The main unit of the library is NodePipeline consisting of three parts: Producer, Node and number of Consumers. In the certain pipeline Producer provides data for Node from some kind of data source: external TCP endpoint, another pipeline, etc. After that, Node is responsible for handling the data according to the Node's type. And finally, Node passes the handled data to Consumers, which send it to the next pipeline or write it to the file or something else.

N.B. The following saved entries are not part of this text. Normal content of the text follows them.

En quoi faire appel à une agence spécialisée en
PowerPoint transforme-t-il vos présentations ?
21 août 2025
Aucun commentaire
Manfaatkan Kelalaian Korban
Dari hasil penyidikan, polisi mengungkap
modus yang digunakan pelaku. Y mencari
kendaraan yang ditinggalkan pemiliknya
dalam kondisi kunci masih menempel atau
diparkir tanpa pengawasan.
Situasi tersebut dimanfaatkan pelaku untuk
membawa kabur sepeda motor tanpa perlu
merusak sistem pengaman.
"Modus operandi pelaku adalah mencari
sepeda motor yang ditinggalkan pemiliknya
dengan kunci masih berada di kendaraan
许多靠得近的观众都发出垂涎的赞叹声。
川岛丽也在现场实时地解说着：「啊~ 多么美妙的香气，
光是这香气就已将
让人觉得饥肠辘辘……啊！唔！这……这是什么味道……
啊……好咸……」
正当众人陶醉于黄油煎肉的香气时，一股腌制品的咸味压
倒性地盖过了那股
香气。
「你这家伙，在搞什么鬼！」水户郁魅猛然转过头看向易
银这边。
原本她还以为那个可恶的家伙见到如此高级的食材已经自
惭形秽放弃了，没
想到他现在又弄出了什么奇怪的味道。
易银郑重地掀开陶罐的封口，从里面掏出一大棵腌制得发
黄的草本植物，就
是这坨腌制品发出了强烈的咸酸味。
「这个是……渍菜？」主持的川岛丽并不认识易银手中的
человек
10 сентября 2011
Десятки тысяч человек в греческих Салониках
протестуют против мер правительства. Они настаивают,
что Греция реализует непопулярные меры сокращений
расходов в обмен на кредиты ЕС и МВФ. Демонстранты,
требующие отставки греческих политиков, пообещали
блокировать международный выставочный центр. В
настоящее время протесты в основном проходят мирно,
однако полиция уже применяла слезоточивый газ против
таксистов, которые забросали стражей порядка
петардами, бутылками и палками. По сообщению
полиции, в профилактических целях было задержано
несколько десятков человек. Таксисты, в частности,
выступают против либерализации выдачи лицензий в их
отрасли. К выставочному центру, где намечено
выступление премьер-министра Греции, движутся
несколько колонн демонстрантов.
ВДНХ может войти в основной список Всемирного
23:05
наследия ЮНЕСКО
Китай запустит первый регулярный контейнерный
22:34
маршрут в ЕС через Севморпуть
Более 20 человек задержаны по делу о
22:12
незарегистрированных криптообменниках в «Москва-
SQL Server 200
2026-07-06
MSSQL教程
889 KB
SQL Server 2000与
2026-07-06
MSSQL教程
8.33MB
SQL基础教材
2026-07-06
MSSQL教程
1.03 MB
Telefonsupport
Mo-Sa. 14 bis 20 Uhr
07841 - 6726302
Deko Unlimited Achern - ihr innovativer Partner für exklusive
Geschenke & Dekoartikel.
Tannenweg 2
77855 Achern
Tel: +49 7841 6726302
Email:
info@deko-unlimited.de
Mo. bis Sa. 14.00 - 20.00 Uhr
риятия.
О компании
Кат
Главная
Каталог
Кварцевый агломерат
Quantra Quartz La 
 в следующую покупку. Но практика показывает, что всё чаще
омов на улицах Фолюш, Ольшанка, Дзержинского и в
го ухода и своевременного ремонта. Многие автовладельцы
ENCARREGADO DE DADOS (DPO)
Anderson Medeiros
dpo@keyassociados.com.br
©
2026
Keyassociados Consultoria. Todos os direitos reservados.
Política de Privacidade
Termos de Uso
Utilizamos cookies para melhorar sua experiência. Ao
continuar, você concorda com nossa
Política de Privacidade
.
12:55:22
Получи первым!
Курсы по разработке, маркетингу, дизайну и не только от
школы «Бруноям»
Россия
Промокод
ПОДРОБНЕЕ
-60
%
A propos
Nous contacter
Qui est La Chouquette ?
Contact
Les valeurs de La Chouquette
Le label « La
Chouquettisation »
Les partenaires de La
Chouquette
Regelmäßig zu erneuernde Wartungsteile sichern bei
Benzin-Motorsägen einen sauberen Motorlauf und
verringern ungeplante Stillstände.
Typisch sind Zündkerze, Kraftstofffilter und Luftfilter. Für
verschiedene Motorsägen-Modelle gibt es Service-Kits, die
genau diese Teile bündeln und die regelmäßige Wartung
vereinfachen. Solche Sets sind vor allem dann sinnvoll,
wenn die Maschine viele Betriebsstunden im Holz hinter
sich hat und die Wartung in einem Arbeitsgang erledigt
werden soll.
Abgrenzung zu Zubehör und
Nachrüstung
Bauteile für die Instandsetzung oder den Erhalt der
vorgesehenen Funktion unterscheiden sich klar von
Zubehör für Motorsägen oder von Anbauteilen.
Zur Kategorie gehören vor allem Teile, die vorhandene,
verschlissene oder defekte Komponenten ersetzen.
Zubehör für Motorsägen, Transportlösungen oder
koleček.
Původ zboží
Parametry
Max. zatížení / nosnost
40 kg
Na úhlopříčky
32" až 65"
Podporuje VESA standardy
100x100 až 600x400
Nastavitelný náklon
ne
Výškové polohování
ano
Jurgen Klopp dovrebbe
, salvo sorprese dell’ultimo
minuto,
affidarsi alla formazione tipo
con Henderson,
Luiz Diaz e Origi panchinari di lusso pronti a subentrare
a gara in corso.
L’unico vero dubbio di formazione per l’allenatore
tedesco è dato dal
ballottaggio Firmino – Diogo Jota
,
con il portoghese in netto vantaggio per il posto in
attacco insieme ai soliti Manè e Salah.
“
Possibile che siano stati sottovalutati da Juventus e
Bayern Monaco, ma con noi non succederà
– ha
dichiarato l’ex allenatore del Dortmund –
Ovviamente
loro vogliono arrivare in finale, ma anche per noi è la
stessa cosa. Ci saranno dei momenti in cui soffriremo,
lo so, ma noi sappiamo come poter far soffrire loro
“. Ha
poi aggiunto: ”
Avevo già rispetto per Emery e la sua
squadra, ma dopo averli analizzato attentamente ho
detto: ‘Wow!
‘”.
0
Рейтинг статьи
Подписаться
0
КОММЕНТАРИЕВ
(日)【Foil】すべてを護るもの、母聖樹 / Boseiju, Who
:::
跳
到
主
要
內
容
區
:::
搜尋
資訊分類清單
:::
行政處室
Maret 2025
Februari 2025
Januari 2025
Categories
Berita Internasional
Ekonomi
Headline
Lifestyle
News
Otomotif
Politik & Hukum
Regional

Such design were used to separate parts that are responsible for data handling and data transfer. It allows user to create very flexible and configurable computation graph.

Node

The Node is used to mutate data as soon as it arrives. It doesn't have any internal state so it is easy to understand how it works. The EvalNode uses provided in the constructor DataHandler to handle arriving data. There are two types of data handlers that are currently implemented:

  • DataParser - parses data arriving in the certain format. For example, CSV or Graphite output data format.
  • SerializedRecordBatchHandler - deserialize arriving data from arrow::Buffer to the vector of arrow::RecordBatch that can be handled by provided RecordBatchHandler.

RecordBatchHandler

There is a full list of currently available handlers:

  • AggregateHandler - aggregates data using provided aggregate functions (first, last, mean, min, max).
  • DefaultHandler - sets default values for columns. Analog of the Kapacitor node of the same name.
  • FilterHandler - filters rows with provided conditions. Use arrow::gandiva library to create conditions tree.
  • GroupHandler - splits record batches into groups with the same values in columns.
  • MapHandler - evaluates expressions with present columns as arguments. Use arrow::gandiva library to create expressions.
  • SortHandler - sorts rows by the certain column.
  • JoinHandler - joins received record batches on the set of columns.
  • WindowHandler - analogue of Kapacitor WindowNode.
  • ThresholdStateMachine - sets a threshold level adjusting it to the incoming data.
  • GroupDispatcher - splits incoming data into groups according to metadata and uses another RecordBatchHandler type to handle each group separately.
  • LogHandler - logs incoming data using spdlog library.

Producer

Producer provides data to the certain Node. There are two types of data producers have been implemented:

  • TCPProducer - listens on the certain endpoint for arriving data. It is mostly used to receive data from the external data source.
  • SubscriberProducer - producer based on ZeroMQ PUB-SUB pattern. Created for transferring data between pipelines. As argument it takes transport_utils::Subscriber class containing two ZMQ sockets: subscriber socket and synchronize socket. It needs for proper PUB-SUB communicating (for more details see ZMQ Guide).

Consumer

As opposite to Producer this class consumes data from Node and pass it to the next destination. Available types of consumer:

  • PrintConsumer - write record batches to the output stream. PrintFileConsumer subclass is more convenient way of writing to the file.
  • TCPConsumer - writes data to the TCP socket.
  • PublisherConsumer - the second part of PUB-SUB pattern.

Helpers

  • As configuring PUB-SUB consumers and producers appears to be unhandy and massive the NodePipeline::subscribeTo method was implemented. It can be used after nodes of two pipelines have been set to create PublisherConsumer/SubscriberProducer pair for these pipelines without manual creating ZMQ sockets.
  • src/utils directory is full of useful instruments if you are going to implement some additional functionality by yourself.